Between the initial triage note and the attending physician’s first actual examination of a patient, there is a point in emergency medicine where the diagnosis may be made in a number of ways. It is disorganized, lacking, and occasionally contradictory. The chart is a mess of inconsistent vitals, nurse observations, and timestamps. Navigating that maze has long been thought to be the sole responsibility of qualified human doctors. It might no longer be the case.
A large language model, specifically from the OpenAI o1 series, outperformed doctors in a startling range of clinical reasoning tasks, including actual emergency department cases that were taken straight from electronic health records without any cleaning or pre-processing, according to a study published in Science this past April. The baseline consisted of hundreds of clinicians. Most of them were defeated by the AI. Even though no one is quite sure what to do with it yet, there’s a feeling that something truly changed when you watch that result land in the medical community.

It wasn’t just the result that set the Harvard Medical School and Beth Israel Deaconess research apart. It was the arrangement. Previous AI medical research has frequently come under fire for providing models with idealized data, such as neat symptom lists and polished case summaries. That was something that this team purposefully avoided. Patient data was fed into the model exactly as it appeared in the medical record. Not finished. unclear. Actual. At the earliest stages of decision-making, when clinical data was at its most limited, it continued to match or surpass attending physicians.
In the words of co-first author Peter Brodeur, “the old benchmarks are broken.” AI systems are scoring close to the ceiling, making multiple-choice medical exams, which were once thought to be a reasonable proxy for clinical competence, practically useless for assessing these models. The field has been using an excessively short ruler to measure progress.

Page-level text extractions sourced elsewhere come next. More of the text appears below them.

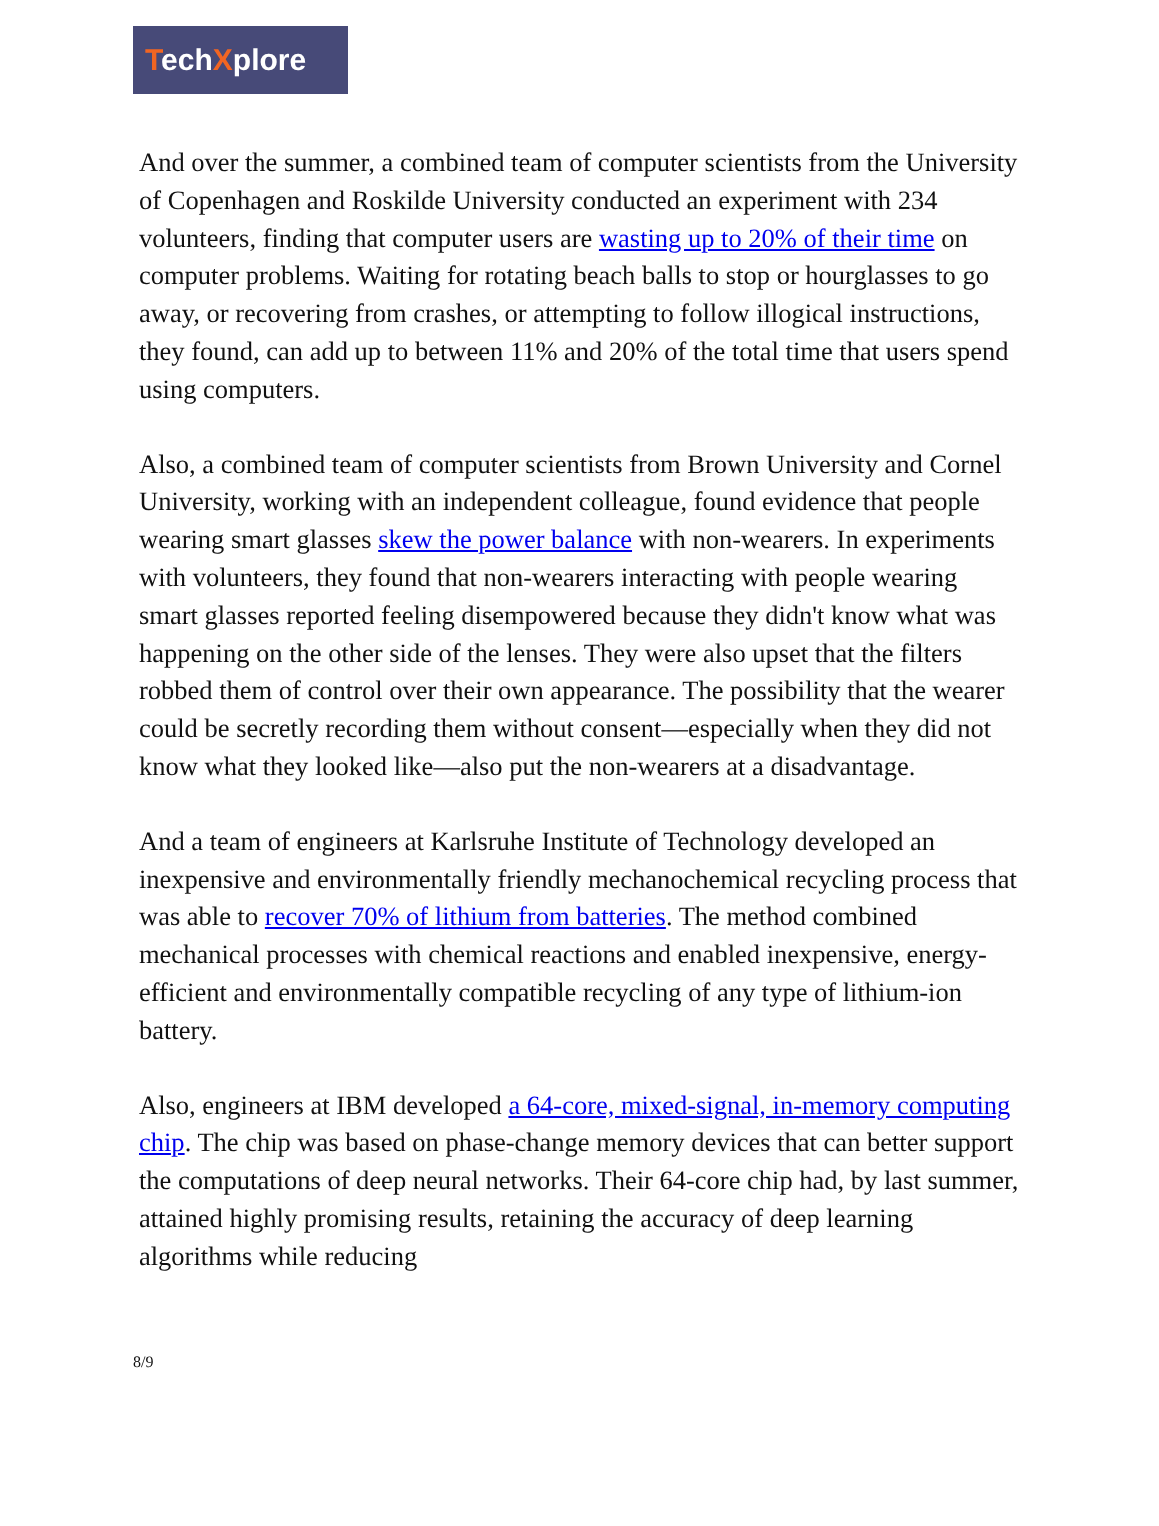TechXplore
And over the summer, a combined team of computer scientists from the University of Copenhagen and Roskilde University conducted an experiment with 234 volunteers, finding that computer users are wasting up to 20% of their time on computer problems. Waiting for rotating beach balls to stop or hourglasses to go away, or recovering from crashes, or attempting to follow illogical instructions, they found, can add up to between 11% and 20% of the total time that users spend using computers.
Also, a combined team of computer scientists from Brown University and Cornel University, working with an independent colleague, found evidence that people wearing smart glasses skew the power balance with non-wearers. In experiments with volunteers, they found that non-wearers interacting with people wearing smart glasses reported feeling disempowered because they didn't know what was happening on the other side of the lenses. They were also upset that the filters robbed them of control over their own appearance. The possibility that the wearer could be secretly recording them without consent—especially when they did not know what they looked like—also put the non-wearers at a disadvantage.
And a team of engineers at Karlsruhe Institute of Technology developed an inexpensive and environmentally friendly mechanochemical recycling process that was able to recover 70% of lithium from batteries. The method combined mechanical processes with chemical reactions and enabled inexpensive, energy-efficient and environmentally compatible recycling of any type of lithium-ion battery.
Also, engineers at IBM developed a 64-core, mixed-signal, in-memory computing chip. The chip was based on phase-change memory devices that can better support the computations of deep neural networks. Their 64-core chip had, by last summer, attained highly promising results, retaining the accuracy of deep learning algorithms while reducing
8/9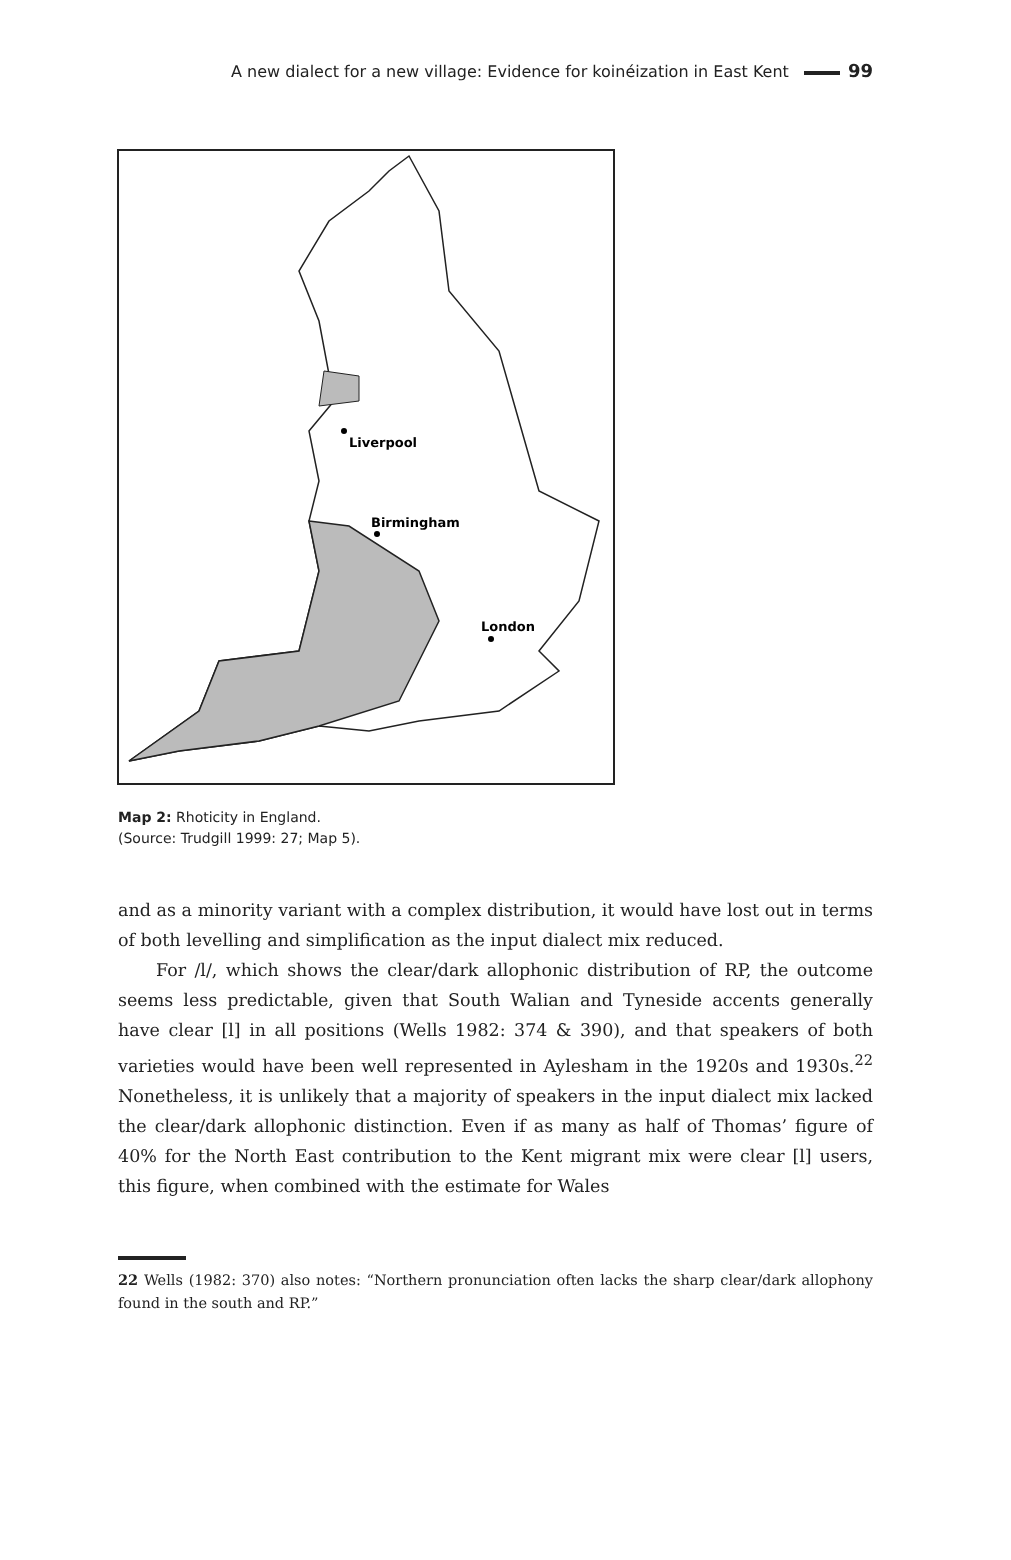A new dialect for a new village: Evidence for koinéization in East Kent 99
Liverpool
Birmingham
London
Map 2: Rhoticity in England.
(Source: Trudgill 1999: 27; Map 5).
and as a minority variant with a complex distribution, it would have lost out in terms of both levelling and simplification as the input dialect mix reduced.
For /l/, which shows the clear/dark allophonic distribution of RP, the outcome seems less predictable, given that South Walian and Tyneside accents generally have clear [l] in all positions (Wells 1982: 374 & 390), and that speakers of both varieties would have been well represented in Aylesham in the 1920s and 1930s.<sup>22</sup> Nonetheless, it is unlikely that a majority of speakers in the input dialect mix lacked the clear/dark allophonic distinction. Even if as many as half of Thomas’ figure of 40% for the North East contribution to the Kent migrant mix were clear [l] users, this figure, when combined with the estimate for Wales
22 Wells (1982: 370) also notes: “Northern pronunciation often lacks the sharp clear/dark allophony found in the south and RP.”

Even though that performance was amazing, it makes sense for the celebration to end there. The researchers make it clear—almost insistent—that being able to outperform a doctor on a reasoning task does not equate to being prepared to practice medicine. A model might accurately determine the most likely diagnosis while also suggesting a number of pointless tests that could actually endanger a patient. There is currently no trustworthy method to quantify the difference between clinical safety and clinical accuracy on a large scale.
Whether any health system is truly ready for what a rigorous clinical trial of AI-assisted care would even entail is still up for debate. Before any broader deployment, the researchers demand prospective trials, which are the same gold standard used for medications and surgical procedures. That framing is important. Instead of viewing AI as a software update, it views it as a medical intervention.
The medical AI debate seems to have been moving a little ahead of the evidence for years, making headlines more quickly than it produces controlled data. In some ways, this study is a course correction because the researchers who are celebrating are also the ones applying the brakes, rather than because it diminishes what the model achieved. Adam Rodman acknowledged that he thought the experiment in the emergency room would fail. It didn’t. And the thing that shocked him the most was that.
The machines’ ability to read the chart is improving dramatically. Whether that makes patients safer or merely improves the chart’s appearance on paper has not yet been established.